As the court in Hammer, we find it significant that plaintiffs deducted the drilling costs on their taxes and not the leasehold interest.

Furthermore, in Burke v. Zipco Oil Co. (1974), 19 Ill. App. 3d 909, 312 N.E.2d 399, this court applied Hammer v. Sanders (1956), 8 Ill. 2d 414, 134 N.E .2d 509, and held that cost of development in oil wells is not a security subject to the registration requirement under the Securities Law. Furthermore, the court in Burke explained the limits of the protective nature of the law:

“We believe that the Securities Law serves a useful purpose and should be construed liberally in this light; however, it is intended to function as a shield for the innocent and not a sword for the investor who, because of the speculative nature of the venture or his own poor business judgment, fails to reap the expected return on his investment.” Burke v. Zipco Oil Co. (1974), 19 Ill. App. 3d 909, 913, 312 N.E .2d 399.

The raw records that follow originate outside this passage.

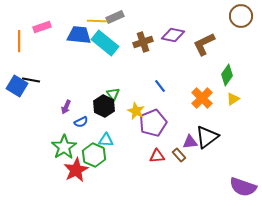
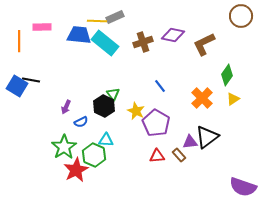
pink rectangle: rotated 18 degrees clockwise
purple pentagon: moved 3 px right; rotated 20 degrees counterclockwise
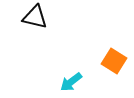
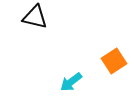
orange square: rotated 25 degrees clockwise
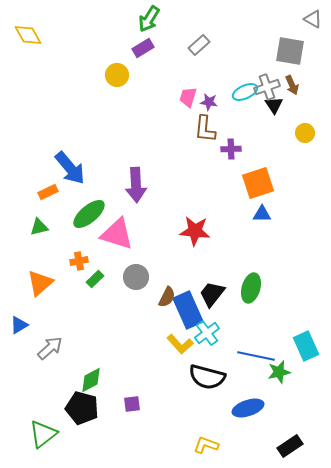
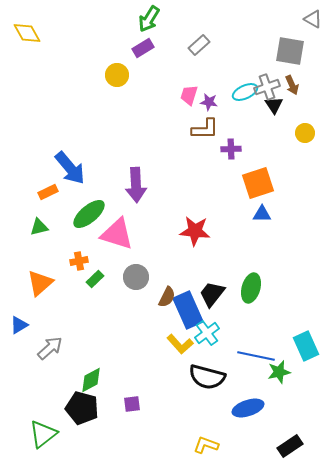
yellow diamond at (28, 35): moved 1 px left, 2 px up
pink trapezoid at (188, 97): moved 1 px right, 2 px up
brown L-shape at (205, 129): rotated 96 degrees counterclockwise
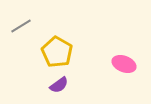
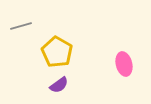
gray line: rotated 15 degrees clockwise
pink ellipse: rotated 55 degrees clockwise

We note that the Illinois Secretary of State has filed an amicus curie brief in this matter. In that brief, the Secretary of State urges us either to “distinguish” Hammer, or to “announce that the Hammer case will no longer be followed.” The Secretary of State cites cases from other jurisdictions which he asserts are in conflict with Hammer, and appellate decisions subsequent to Hammer which purportedly either fail to follow Hammer or criticize it. (See Witter v. Buchanan (1985), 132 Ill. App. 3d 273, 476 N.E. 1123; Illinois National Bank & Trust Co. v. Gulf States Energy Corp. (1981), 102 Ill. App. 3d 1113, 429 N.E.2d 1301; Meihsner v. Runyon (1960), 23 Ill. App. 2d 446, 163 N.E .2d 1301.) As indicated previously in this decision, we find the facts of Hammer to be legally apposite to the facts in the case at bar, and thus can not be distinguished. Furthermore, it is not the function of an intermediate court of appeal to alter the law as pronounced by the State’s supreme court. As the supreme court noted in Rickey v. Chicago Transit Authority (1983), 98 Ill. 2d 546, 457 N.E.2d 1, in a similar situation:

“[T]he nature of our court system requires that law established by this court’s decision be followed when the question decided arises again before a court. If precedent is not judicially respected, the uniformity and stability of decision, which is essential to the proper administration of justice, will be destroyed. The appellate court panel usurped the function of this court, it is said, and created a conflict in appellate court decisions. *** [In Beagley v. Andel (1978), 58 Ill. App. 3d 588, 591], the appellate court properly observed: ‘It is fundamental that appellate courts are without authority to overrule the supreme court or to modify its decisions.’ ” 98 Ill. 2d 546, 551, 457 N.E.2d 1.

We are without authority to overrule or modify the decision of our supreme court in Hammer, and we decline the Secretary of State’s offer to refuse to follow it. Accordingly, we find that the trial court was correct in deciding that plaintiffs are entitled to the return only of the cost of their leasehold interest and not their drilling cost.

For these reasons, the judgment appealed from is affirmed.

Affirmed.

BUCKLEY, P.J., and O’CONNOR, J., concur.